2)Then I started (actually I tried to write) to write the linear map between initial and final density matrix for actual process matrix. And my steps are :

• I wrote the kraus operator for single qubit:

  $∑k(a∗kI+b∗kX+c∗kY+d∗kZ)ρ(akI+bkX+ckY+dkZ)$

• First and third term in this equation are equal and it corresponds to the following matrices:

/

[[a+d, b-ic], 
 [b+ic, a-d]]

and initial density matrix corresponds:

  [[rho00, rho01],
   [rho10, rho11]]

• so the final density matrix corresponds:

/

[[(a + d)*(rho00*(a + d) + rho10*(b - 1.0*I*c)) + (b + 1.0*I*c)*(rho01*(a + d) + rho11*(b - 1.0*I*c))
  (a - d)*(rho01*(a + d) + rho11*(b - 1.0*I*c)) + (b - 1.0*I*c)*(rho00*(a + d) + rho10*(b - 1.0*I*c))]
 [(a + d)*(rho00*(b + 1.0*I*c) + rho10*(a - d)) + (b + 1.0*I*c)*(rho01*(b + 1.0*I*c) + rho11*(a - d))
  (a - d)*(rho01*(b + 1.0*I*c) + rho11*(a - d)) + (b - 1.0*I*c)*(rho00*(b + 1.0*I*c) + rho10*(a - d))]]

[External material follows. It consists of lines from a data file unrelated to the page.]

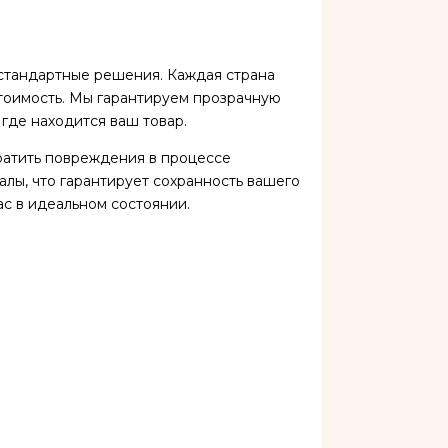
 стандартные решения. Каждая страна
стоимость. Мы гарантируем прозрачную
 где находится ваш товар.
ратить повреждения в процессе
лы, что гарантирует сохранность вашего
ас в идеальном состоянии.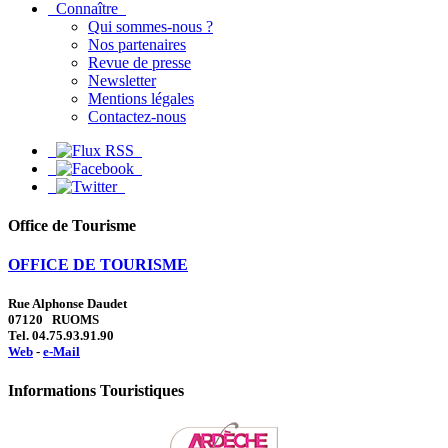
Connaître
Qui sommes-nous ?
Nos partenaires
Revue de presse
Newsletter
Mentions légales
Contactez-nous
Office de Tourisme
OFFICE DE TOURISME
Rue Alphonse Daudet
07120 RUOMS
Tel. 04.75.93.91.90
Web
-
e-Mail
Informations Touristiques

Now the first row in my ideal and real process matrix has the same values: [1,0,0,0]. This means that my rho00 is actually in the same place. It gives me the following equation:

$rho00 = (a + d)*(rho00*(a + d) + rho10*(b - 1.0*I*c)) + (b + 1.0*I*c)*(rho01*(a + d) + rho11*(b - 1.0*I*c))$

And from this equation, I can say that b and c are equal 0 and a= 1 - d but I can't do anything else and I feel my way is wrong. Although I could find some thing, this is because of process matrix values came likely

Answer 1

There might be a better way to do this (directly converting to Kraus operators from process matrix), but my suggestion would be to convert from the $\chi$ process matrix to the Choi matrix $\mathcal{C}$ $$ \mathcal{C} = \sum_{i,j}\chi_{mn}|\mathcal{P}_m\rangle\rangle\langle\langle\mathcal{P}_n|, $$ where $|\mathcal{P}_n\rangle\rangle$ is the superket representation of the $N$-qubit Pauli operator $\mathcal{P}_n \in \{I, X, Y, Z \}^{\otimes N}$. We can then use $\mathcal{C}$ to find its eigenvalues $\lambda_i$ and eigenvectors $|M_i\rangle\rangle$, where $|M_i\rangle\rangle$ is the superket representation of the Kraus operators $M_i$.

If you're doing this numerically, there are packages that can do this for you, for example the function chi2kraus in forest-benchmarking.